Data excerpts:
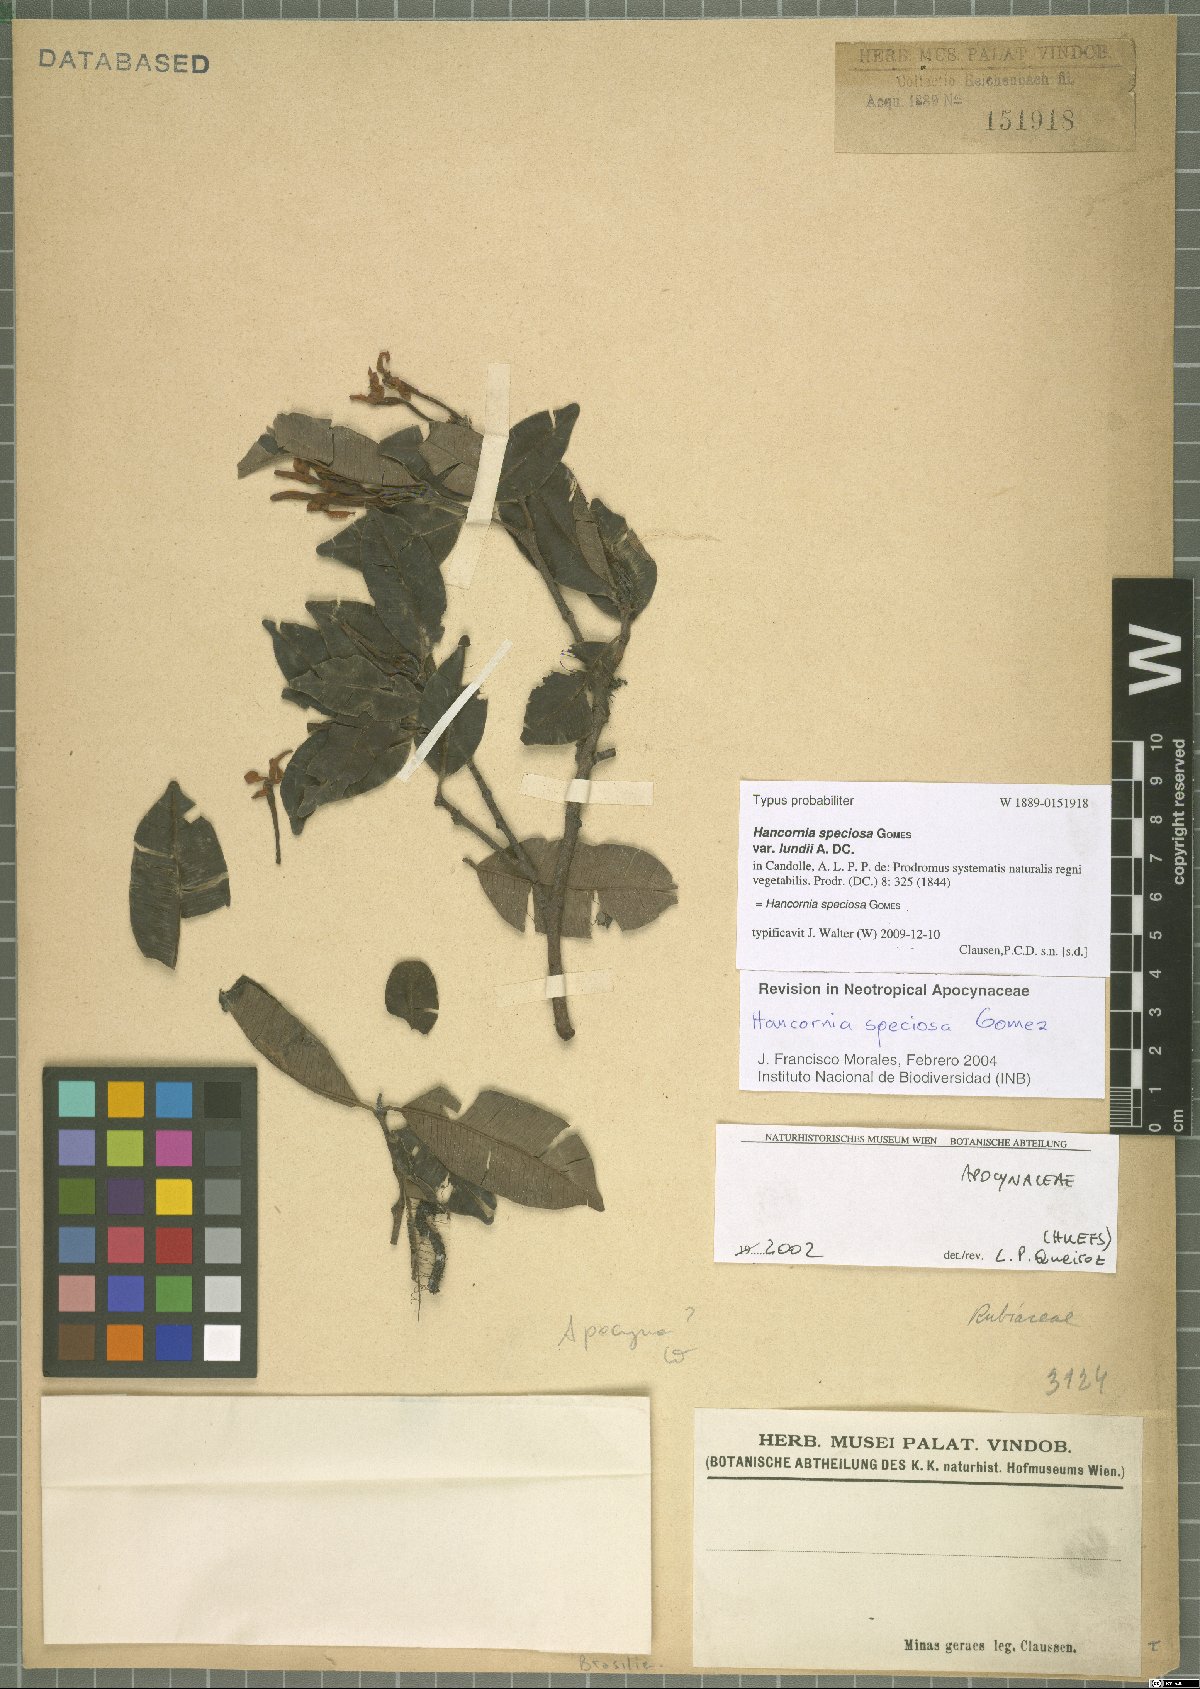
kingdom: Plantae
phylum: Tracheophyta
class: Magnoliopsida
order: Gentianales
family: Apocynaceae
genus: Hancornia
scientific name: Hancornia speciosa
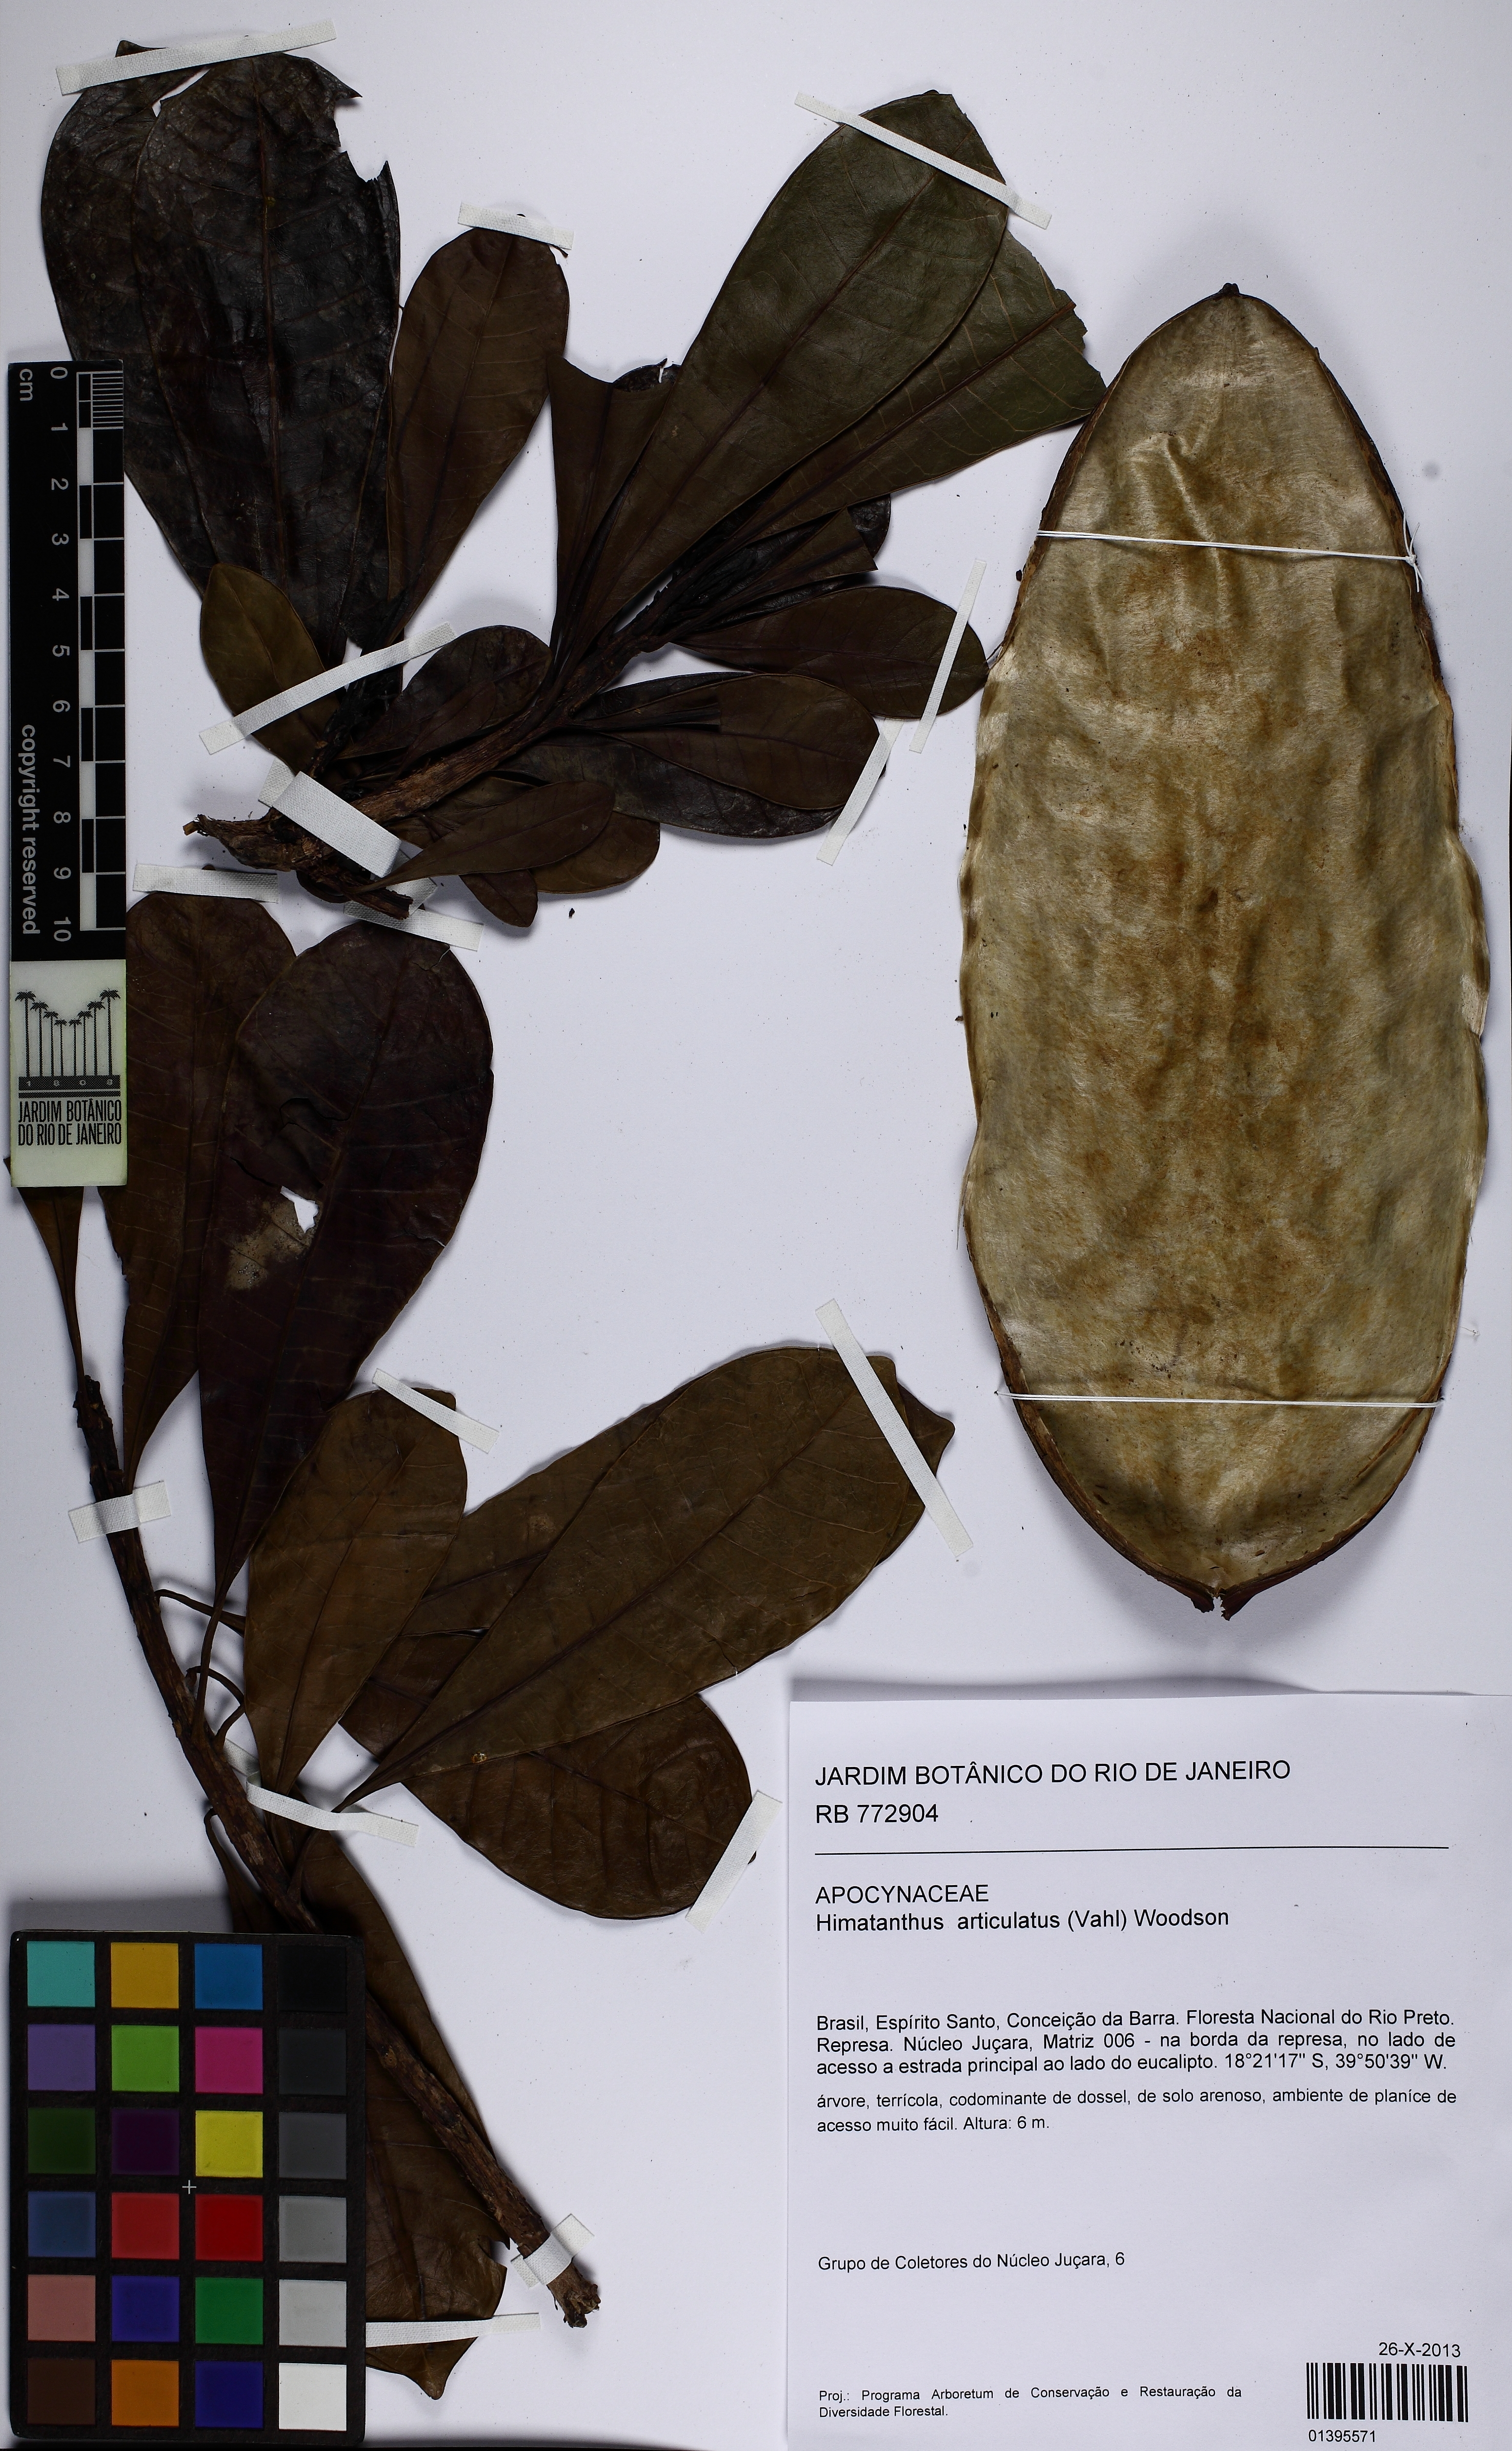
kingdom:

> Required task: Lay out each line of the data above as a Markdown table with the columns Row and Line. Number the rows, skip blank lines, and leave the pictures out.

> Reply:
| Row | Line |
|---|---|
| 1 | kingdom: Plantae |
| 2 | phylum: Tracheophyta |
| 3 | class: Magnoliopsida |
| 4 | order: Gentianales |
| 5 | family: Apocynaceae |
| 6 | genus: Hancornia |
| 7 | scientific name: Hancornia speciosa |
| 8 | kingdom: |